Anyway – I’m having trouble with my widgets. (Fiddling with my blog? Trouble with my widgets? I’ve turned into Benny Hill.) I’ve lost a sizeable chunk of my life this week faffing around on the Dashboard . The only writing I’ve managed is a censoring of my own work.

Yes, in order to stay on message with Plan B, I have tempered my language un petit peu to ensure I don’t alienate any multinational corporations when I approach them with a Monetise This sponsorship package. (Ha! And you thought I’d learned nothing from my years dangling on the lower rungs of the publishing ladder, didn’t you.)

It also means I don’t have to tick the ‘R’ box in my Dashboard settings. Someone might take this as a porn site. Hmm… Fifty Shades of Oy Vey. Smack me with the salt beef, Shlomo.

This week has not been one of particular joy. Suffice to say, it has comprised a woman who should go to bed at a decent hour or learn how to use her laptop properly, her crumbling mother and the ignominies of illness. Well, at least we can still laugh about it. Actually, we do laugh quite a lot – but not about it so much.

So, moving right along to the good bits. The first, a literary dinner with a briefly-lost-but-now-happily-refound friend at Christine Manfield’s restaurant, Universal, where a favourite author of mine, Charlotte Wood, did a bit of reading, and Christine and Alex Herbert did a bit of cooking. All extremely well. Although I was happy to pass on the chocolate hedgehog – even if it was accompanied by the wonderful story that Charlotte read from her book, Love and Hunger, which wove said choc slice into its denoument (not literally wove, obviously; literarily).

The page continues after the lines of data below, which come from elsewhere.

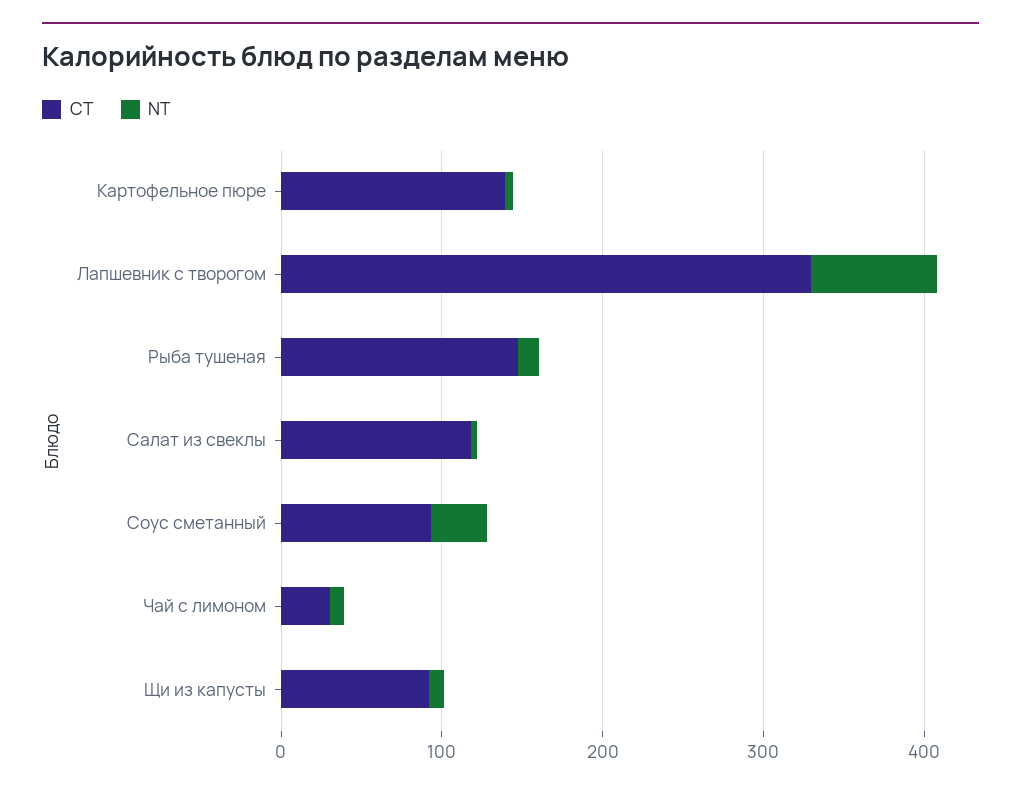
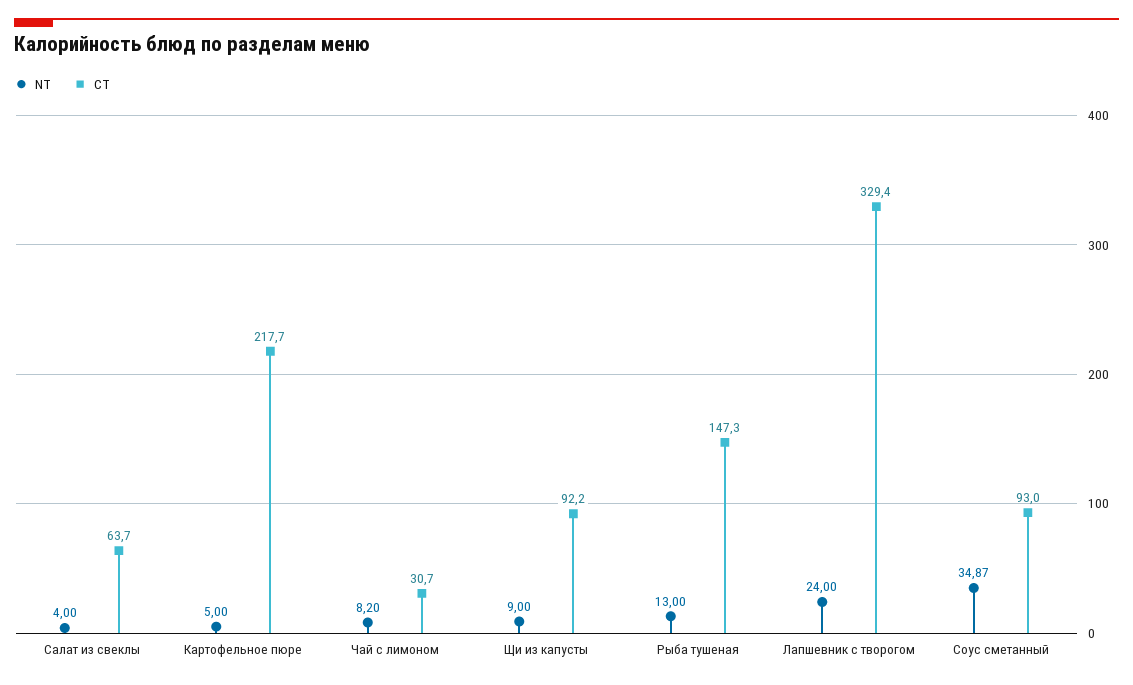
  {
    "CT": {
-     "Картофельное пюре": 140,
+     "Картофельное пюре": 217.7,
      "Лапшевник с творогом": 329.4,
      "Рыба тушеная": 147.3,
-     "Салат из свеклы": 120,
+     "Салат из свеклы": 63.7,
      "Соус сметанный": 93,
      "Чай с лимоном": 30.7,
      "Щи из капусты": 92.2
    },
    "NT": {
      "Картофельное пюре": 5,
-     "Лапшевник с творогом": 80,
+     "Лапшевник с творогом": 24,
      "Рыба тушеная": 13,
      "Салат из свеклы": 4,
      "Соус сметанный": 34.87,
      "Чай с лимоном": 8.2,
      "Щи из капусты": 9
    }
  }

Charlotte brings out the worst in me. Writer envy, interesting-holiday envy, colourful-country-upbringing envy and blog envy. Her widgets seem in perfect order.

The other good bit this week? Our dog has spectacularly healthy ear canals, according to Simon the vet. This is quite unusual in a Labrador. Who knew? But it may be enough to qualify me as a doggy day-care practitioner, should Plan B not come to fruition.